* Work request:
The word "primitives" occurs in some of the lines below; copy each of those lines.

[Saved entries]

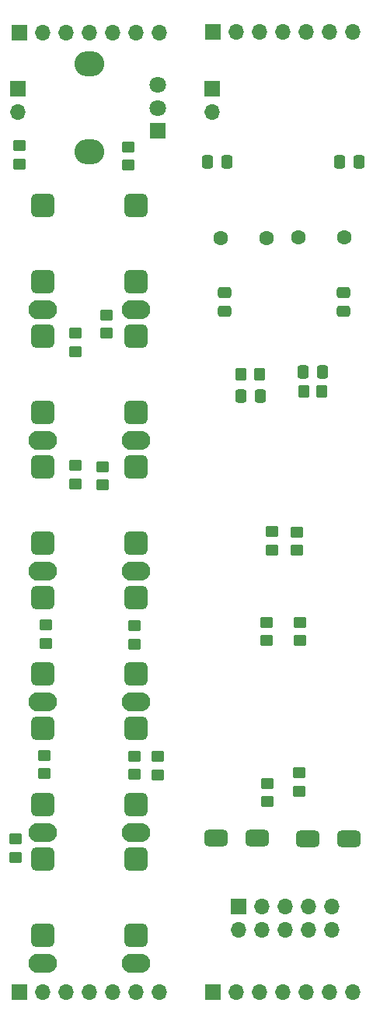
<source format=gbr>
%TF.GenerationSoftware,KiCad,Pcbnew,8.0.2*%
%TF.CreationDate,2025-05-20T09:10:07-07:00*%
%TF.ProjectId,ResEQ_Mini,52657345-515f-44d6-996e-692e6b696361,rev?*%
%TF.SameCoordinates,Original*%
%TF.FileFunction,Soldermask,Bot*%
%TF.FilePolarity,Negative*%
%FSLAX46Y46*%
G04 Gerber Fmt 4.6, Leading zero omitted, Abs format (unit mm)*
G04 Created by KiCad (PCBNEW 8.0.2) date 2025-05-20 09:10:07*
%MOMM*%
%LPD*%
G01*
G04 APERTURE LIST*
G04 Aperture macros list*
%AMRoundRect*
0 Rectangle with rounded corners*
0 $1 Rounding radius*
0 $2 $3 $4 $5 $6 $7 $8 $9 X,Y pos of 4 corners*
0 Add a 4 corners polygon primitive as box body*
4,1,4,$2,$3,$4,$5,$6,$7,$8,$9,$2,$3,0*
0 Add four circle primitives for the rounded corners*
1,1,$1+$1,$2,$3*
1,1,$1+$1,$4,$5*
1,1,$1+$1,$6,$7*
1,1,$1+$1,$8,$9*
0 Add four rect primitives between the rounded corners*
20,1,$1+$1,$2,$3,$4,$5,0*
20,1,$1+$1,$4,$5,$6,$7,0*
20,1,$1+$1,$6,$7,$8,$9,0*
20,1,$1+$1,$8,$9,$2,$3,0*%
G04 Aperture macros list end*
%ADD10R,1.700000X1.700000*%
%ADD11O,1.700000X1.700000*%
%ADD12O,3.100000X2.100000*%
%ADD13RoundRect,0.650000X-0.650000X-0.650000X0.650000X-0.650000X0.650000X0.650000X-0.650000X0.650000X0*%
%ADD14O,3.240000X2.720000*%
%ADD15R,1.800000X1.800000*%
%ADD16C,1.800000*%
%ADD17RoundRect,0.250000X-0.450000X0.350000X-0.450000X-0.350000X0.450000X-0.350000X0.450000X0.350000X0*%
%ADD18C,1.600000*%
%ADD19RoundRect,0.250000X0.450000X-0.350000X0.450000X0.350000X-0.450000X0.350000X-0.450000X-0.350000X0*%
%ADD20RoundRect,0.250000X-0.350000X-0.450000X0.350000X-0.450000X0.350000X0.450000X-0.350000X0.450000X0*%
%ADD21RoundRect,0.250000X-0.475000X0.337500X-0.475000X-0.337500X0.475000X-0.337500X0.475000X0.337500X0*%
%ADD22RoundRect,0.450000X-0.850000X0.450000X-0.850000X-0.450000X0.850000X-0.450000X0.850000X0.450000X0*%
%ADD23RoundRect,0.250000X0.350000X0.450000X-0.350000X0.450000X-0.350000X-0.450000X0.350000X-0.450000X0*%
%ADD24RoundRect,0.250000X0.337500X0.475000X-0.337500X0.475000X-0.337500X-0.475000X0.337500X-0.475000X0*%
%ADD25RoundRect,0.250000X-0.337500X-0.475000X0.337500X-0.475000X0.337500X0.475000X-0.337500X0.475000X0*%
%ADD26RoundRect,0.250000X0.475000X-0.337500X0.475000X0.337500X-0.475000X0.337500X-0.475000X-0.337500X0*%
G04 APERTURE END LIST*
D10*
%TO.C,J14*%
X150007000Y-39853000D03*
D11*
X152547000Y-39853000D03*
X155087000Y-39853000D03*
X157627000Y-39853000D03*
X160167000Y-39853000D03*
X162707000Y-39853000D03*
X165247000Y-39853000D03*
%TD*%
D12*
%TO.C,J1*%
X141624045Y-70081597D03*
D13*
X141624045Y-58681597D03*
X141624045Y-66981597D03*
%TD*%
D10*
%TO.C,J15*%
X149982000Y-144272000D03*
D11*
X152522000Y-144272000D03*
X155062000Y-144272000D03*
X157602000Y-144272000D03*
X160142000Y-144272000D03*
X162682000Y-144272000D03*
X165222000Y-144272000D03*
%TD*%
D12*
%TO.C,J3*%
X141624045Y-141201569D03*
D13*
X141624045Y-129801569D03*
X141624045Y-138101569D03*
%TD*%
D14*
%TO.C,RV2*%
X136525000Y-52881600D03*
X136525000Y-43281600D03*
D15*
X144025000Y-50581600D03*
D16*
X144025000Y-48081600D03*
X144025000Y-45581600D03*
%TD*%
D12*
%TO.C,J10*%
X131464049Y-112753583D03*
D13*
X131464049Y-101353583D03*
X131464049Y-109653583D03*
%TD*%
D12*
%TO.C,J7*%
X141630400Y-98529600D03*
D13*
X141630400Y-87129600D03*
X141630400Y-95429600D03*
%TD*%
D12*
%TO.C,J11*%
X141630400Y-126977600D03*
D13*
X141630400Y-115577600D03*
X141630400Y-123877600D03*
%TD*%
D12*
%TO.C,J12*%
X131464049Y-126977573D03*
D13*
X131464049Y-115577573D03*
X131464049Y-123877573D03*
%TD*%
D12*
%TO.C,J8*%
X131464049Y-98529587D03*
D13*
X131464049Y-87129587D03*
X131464049Y-95429587D03*
%TD*%
D12*
%TO.C,J9*%
X141624045Y-112753578D03*
D13*
X141624045Y-101353578D03*
X141624045Y-109653578D03*
%TD*%
D12*
%TO.C,J4*%
X131464049Y-141201569D03*
D13*
X131464049Y-129801569D03*
X131464049Y-138101569D03*
%TD*%
D12*
%TO.C,J6*%
X131464049Y-84305587D03*
D13*
X131464049Y-72905587D03*
X131464049Y-81205587D03*
%TD*%
D10*
%TO.C,J19*%
X149885000Y-45974000D03*
D11*
X149885000Y-48514000D03*
%TD*%
D12*
%TO.C,J2*%
X131464049Y-70081597D03*
D13*
X131464049Y-58681597D03*
X131464049Y-66981597D03*
%TD*%
D12*
%TO.C,J5*%
X141624045Y-84305587D03*
D13*
X141624045Y-72905587D03*
X141624045Y-81205587D03*
%TD*%
D17*
%TO.C,R7*%
X159512000Y-104054400D03*
X159512000Y-106054400D03*
%TD*%
D18*
%TO.C,C19*%
X164338000Y-62179200D03*
X159338000Y-62179200D03*
%TD*%
D19*
%TO.C,R12*%
X135001000Y-89011000D03*
X135001000Y-87011000D03*
%TD*%
D20*
%TO.C,R40*%
X153092400Y-77050300D03*
X155092400Y-77050300D03*
%TD*%
D21*
%TO.C,C30*%
X151282400Y-68152100D03*
X151282400Y-70227100D03*
%TD*%
D17*
%TO.C,R29*%
X156413200Y-94199200D03*
X156413200Y-96199200D03*
%TD*%
D22*
%TO.C,C46*%
X150353200Y-127508000D03*
X154853200Y-127508000D03*
%TD*%
D19*
%TO.C,R4*%
X140766800Y-54340000D03*
X140766800Y-52340000D03*
%TD*%
%TO.C,R11*%
X137972800Y-89138000D03*
X137972800Y-87138000D03*
%TD*%
%TO.C,R51*%
X131826000Y-106359200D03*
X131826000Y-104359200D03*
%TD*%
D10*
%TO.C,J13*%
X152811400Y-134970600D03*
D11*
X152811400Y-137510600D03*
X155351400Y-134970600D03*
X155351400Y-137510600D03*
X157891400Y-134970600D03*
X157891400Y-137510600D03*
X160431400Y-134970600D03*
X160431400Y-137510600D03*
X162971400Y-134970600D03*
X162971400Y-137510600D03*
%TD*%
D23*
%TO.C,R38*%
X161883600Y-78943200D03*
X159883600Y-78943200D03*
%TD*%
D19*
%TO.C,R53*%
X141478000Y-120634000D03*
X141478000Y-118634000D03*
%TD*%
D24*
%TO.C,C17*%
X155129900Y-79437900D03*
X153054900Y-79437900D03*
%TD*%
D17*
%TO.C,R27*%
X159105600Y-94250000D03*
X159105600Y-96250000D03*
%TD*%
%TO.C,R2*%
X138430000Y-70628000D03*
X138430000Y-72628000D03*
%TD*%
%TO.C,R21*%
X155854400Y-104070400D03*
X155854400Y-106070400D03*
%TD*%
D25*
%TO.C,C16*%
X159846100Y-76784200D03*
X161921100Y-76784200D03*
%TD*%
D22*
%TO.C,C44*%
X160360800Y-127660400D03*
X164860800Y-127660400D03*
%TD*%
D10*
%TO.C,J17*%
X128900000Y-144272000D03*
D11*
X131440000Y-144272000D03*
X133980000Y-144272000D03*
X136520000Y-144272000D03*
X139060000Y-144272000D03*
X141600000Y-144272000D03*
X144140000Y-144272000D03*
%TD*%
D25*
%TO.C,C36*%
X149432100Y-53975000D03*
X151507100Y-53975000D03*
%TD*%
D17*
%TO.C,R19*%
X159410400Y-120462800D03*
X159410400Y-122462800D03*
%TD*%
D19*
%TO.C,R52*%
X131622800Y-120532400D03*
X131622800Y-118532400D03*
%TD*%
%TO.C,R1*%
X134975600Y-74609200D03*
X134975600Y-72609200D03*
%TD*%
D17*
%TO.C,R15*%
X155956000Y-121580400D03*
X155956000Y-123580400D03*
%TD*%
D10*
%TO.C,J18*%
X128778000Y-45969000D03*
D11*
X128778000Y-48509000D03*
%TD*%
D18*
%TO.C,C20*%
X150876000Y-62230000D03*
X155876000Y-62230000D03*
%TD*%
D19*
%TO.C,R3*%
X128930400Y-54187600D03*
X128930400Y-52187600D03*
%TD*%
D26*
%TO.C,C37*%
X164185600Y-70227100D03*
X164185600Y-68152100D03*
%TD*%
D17*
%TO.C,R48*%
X128473200Y-127625600D03*
X128473200Y-129625600D03*
%TD*%
D10*
%TO.C,J16*%
X128905000Y-39878000D03*
D11*
X131445000Y-39878000D03*
X133985000Y-39878000D03*
X136525000Y-39878000D03*
X139065000Y-39878000D03*
X141605000Y-39878000D03*
X144145000Y-39878000D03*
%TD*%
D19*
%TO.C,R13*%
X141427200Y-106460800D03*
X141427200Y-104460800D03*
%TD*%
D17*
%TO.C,R49*%
X143967200Y-118684800D03*
X143967200Y-120684800D03*
%TD*%
D25*
%TO.C,C31*%
X163808500Y-53975000D03*
X165883500Y-53975000D03*
%TD*%
M02*

</source>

* Answer to this exercise:
0 Add four circle primitives for the rounded corners*
0 Add four rect primitives between the rounded corners*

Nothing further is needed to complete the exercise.